A popular revolt riveted the attention of the world on Egypt early this year. In less than a week the outlook of that nation changed dramatically. The raw power of an angry and discontented crowd was displayed as masses of protestors took over police stations in major cities, emptying them of everything that symbolized their authority to maintain law and order in that land.
In nearly every crisis—be it social, political, spiritual, or of some other nature—a power struggle is involved, and in most cases this takes place in spite of attempts to prevent it.
In order to validate their rebellion against the establishment, revolting parties usually contend that an imbalance of some kind hinders their efforts to reach a peaceful resolution. Not only that, but they also do not hesitate to highlight the demerits of the other side—sometimes with respect and other times without it—as a means of advancing their cause.
The Bible speaks of a revolution that is unique in its nature.

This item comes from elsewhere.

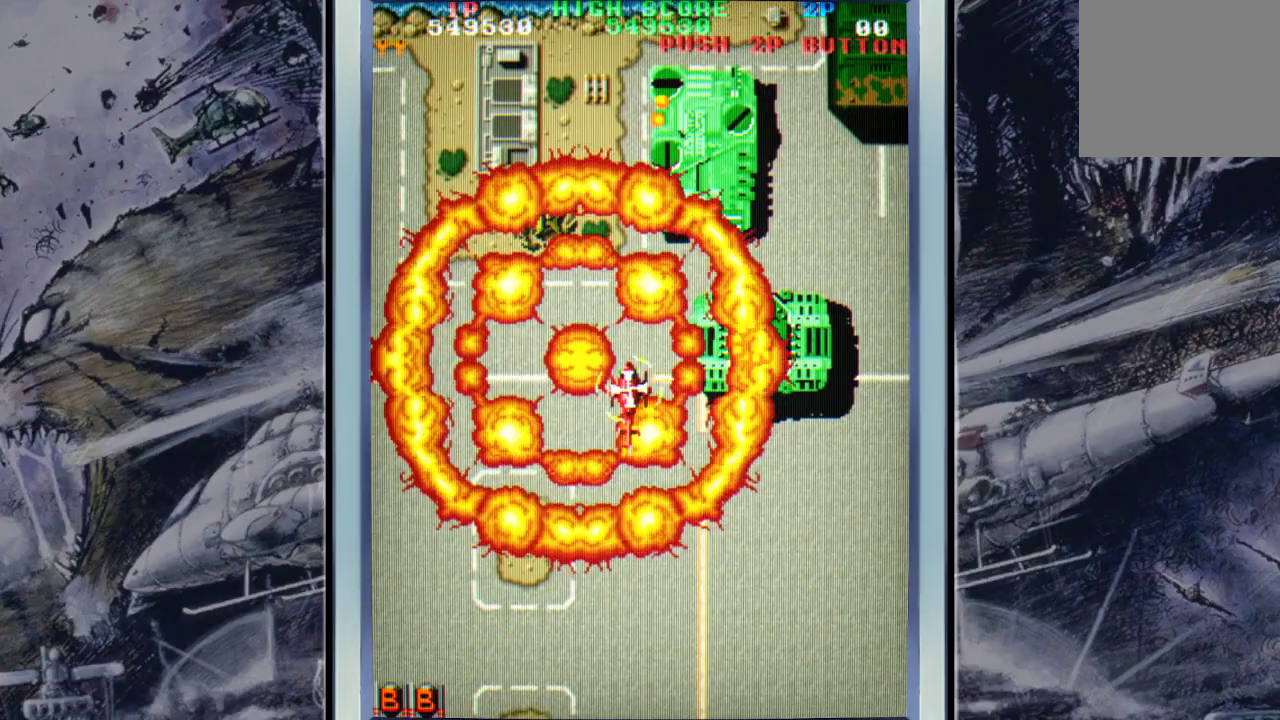
{"buttons": [], "left_stick": "right", "events": [[33, "B", "down"], [100, "B", "up"], [133, "left_stick", "down-right"], [167, "B", "down"], [267, "B", "up"], [267, "left_stick", "down-left"], [367, "B", "down"], [367, "left_stick", "down"], [467, "B", "up"], [500, "left_stick", "right"]]}
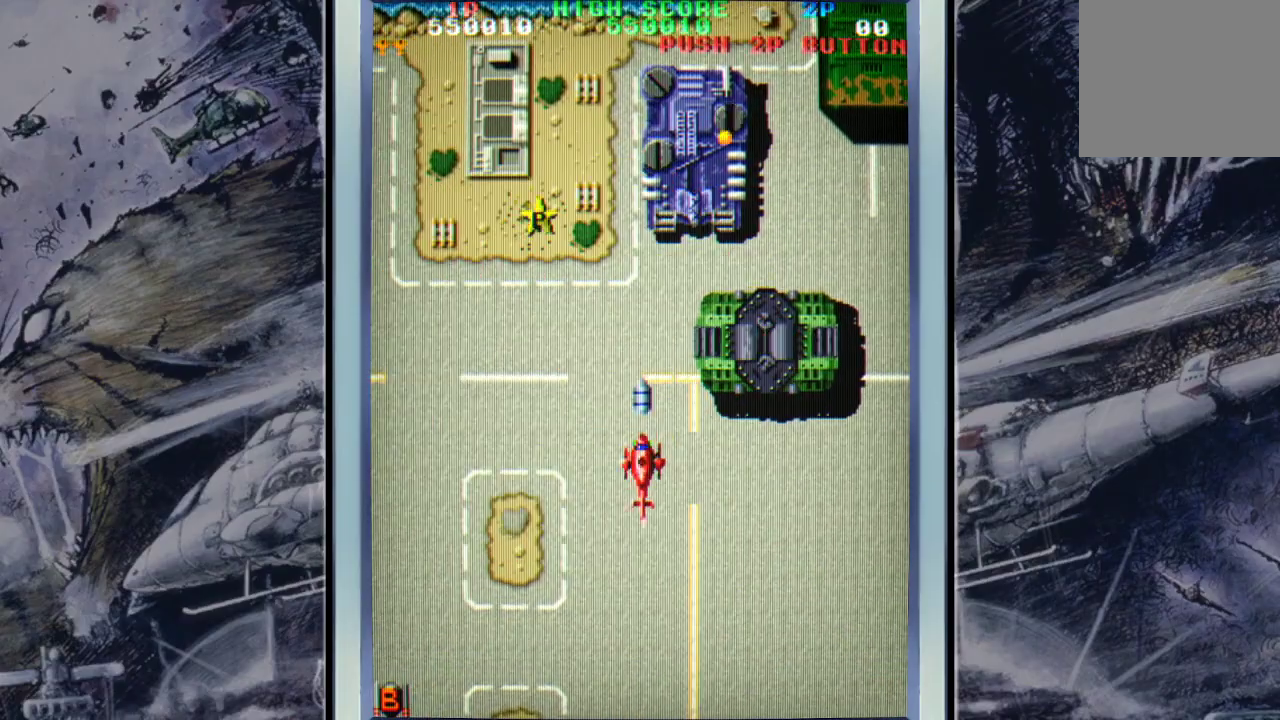
{"buttons": [], "left_stick": "up-left", "events": [[67, "B", "down"], [67, "left_stick", "up-right"], [167, "B", "up"], [200, "B", "down"], [300, "left_stick", "left"], [367, "B", "up"], [500, "left_stick", "up-left"]]}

In Galatians 5:17, the Apostle Paul points out its root cause as being a clash of wills between the Spirit and the flesh, which so immobilizes humans that they cannot do what they want to do.

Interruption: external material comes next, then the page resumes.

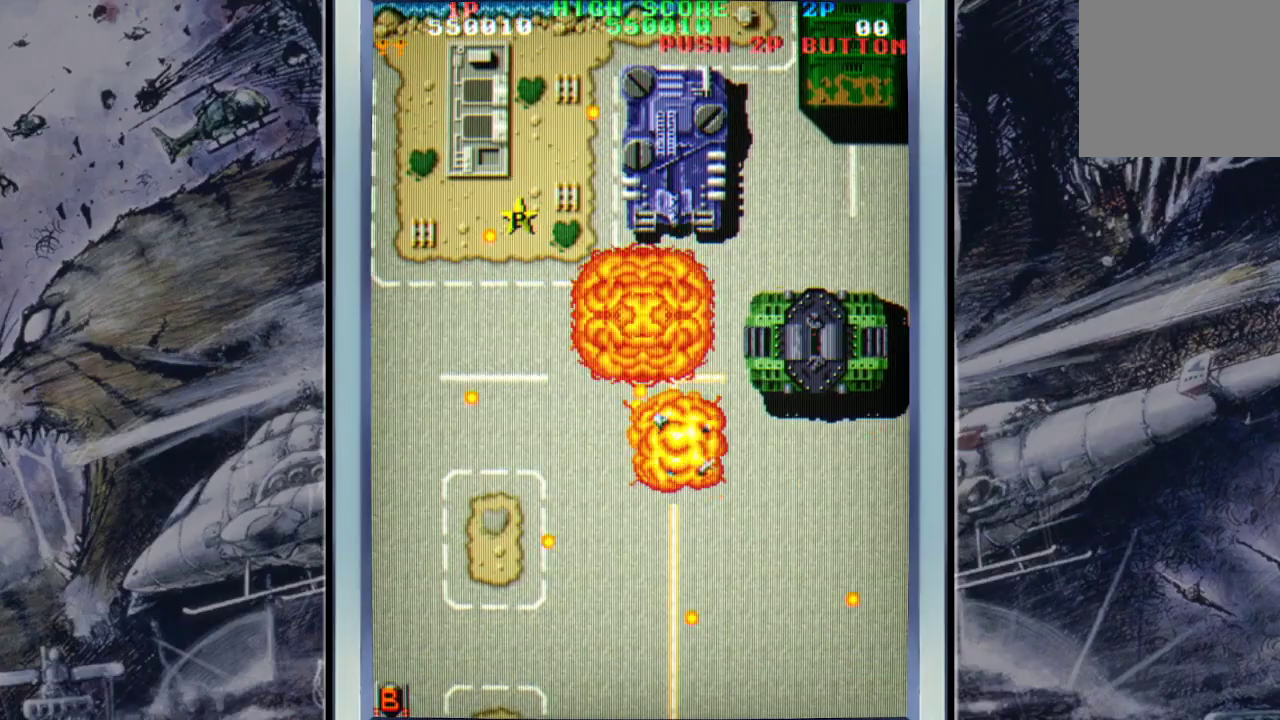
{"buttons": [], "left_stick": "center", "events": [[333, "left_stick", "center"]]}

In modern days, the formation of public opinion about a revolution cannot wait—and it does not have to wait—for articles to be crafted, reviewed, printed, and distributed. We expect news reporters to cover events on the spot and feed us with fresh information for our consumption. People of different persuasions use current and historical facts to influence public opinion about who should do what in resolving the conflict.
The conflict between the Spirit and the flesh, as it is reported in the Word of God, should not wait any longer than the time it takes for one to hear the whisper of the "God of peace" with whom the apostle Paul wants us to be acquainted:
"May God himself, the God of peace, sanctify you through and through. May your whole spirit, soul and body be kept blameless at the coming of our Lord Jesus Christ" (1 Thes. 5:23).

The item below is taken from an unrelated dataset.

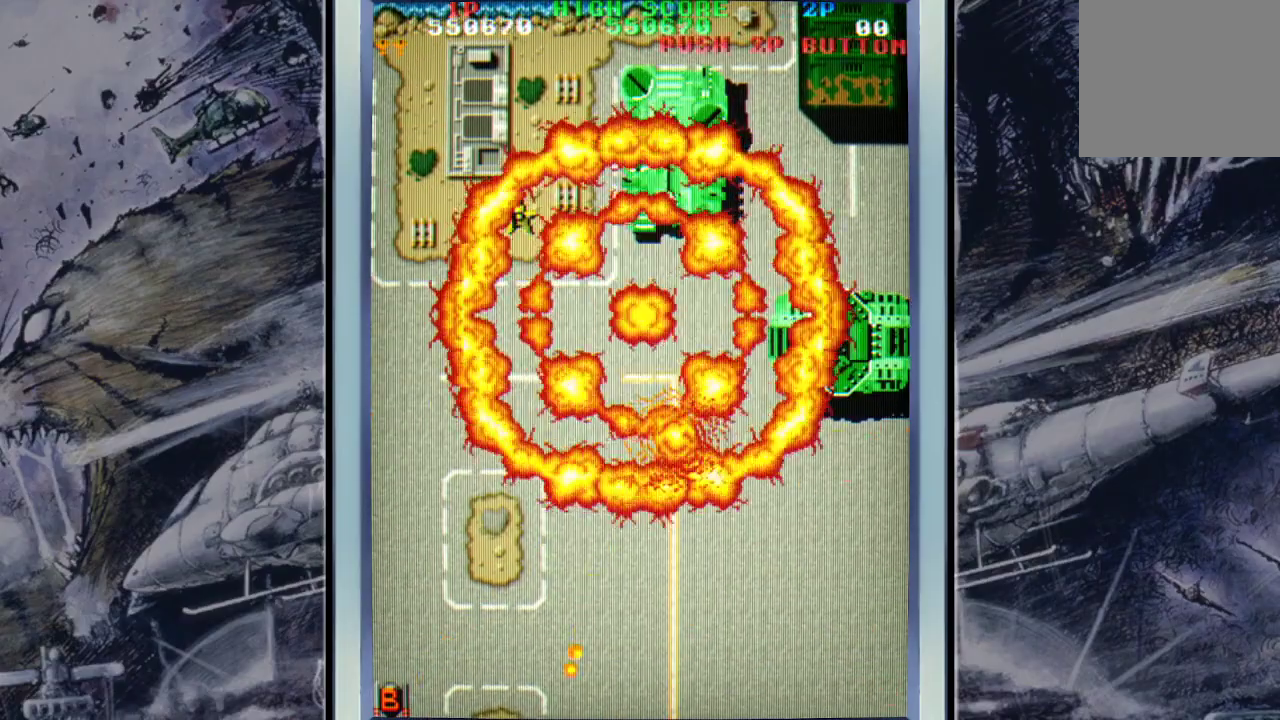
{"buttons": [], "left_stick": "center", "events": [[33, "A", "down"], [167, "A", "up"]]}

The conflict between the Spirit and the flesh takes only one vote to be settled—that of the one whose flesh rebels against the will of God.
Albert Einstein said, "You cannot simultaneously prevent and prepare for war." The same belief in a cause and the determination to win that result in victory for one side during a war between human factions can be duplicated in the hearts of those who must decide whether to prevent or to prepare for war. That same capacity for belief and determination leads a person to victory between the opposing forces of the Spirit and the flesh. What we really desire is the side that gets our support.
In order to make the decision that results in true peace, one needs to realize that the desire of the flesh corrupts, divides, prevaricates, destroys, debilitates, and kills, while that of the Spirit brings wholeness as it restores, corrects, shapes, strengthens, and emancipates. Sin patronizes the desires of our flesh, while God's love provides all we need to seek and follow the desire of the Spirit. Faith in Jesus and His grace-filled work on the Cross is the means by which the desire of the Spirit wins the battle of wills in our hearts.
I cannot be in conflict and peace at the same time.
He won the cause for me and gave me peace. Why would I not want to keep His life-giving peace?
Eugénio R. Duarte is a general superintendent in the Church of the Nazarene.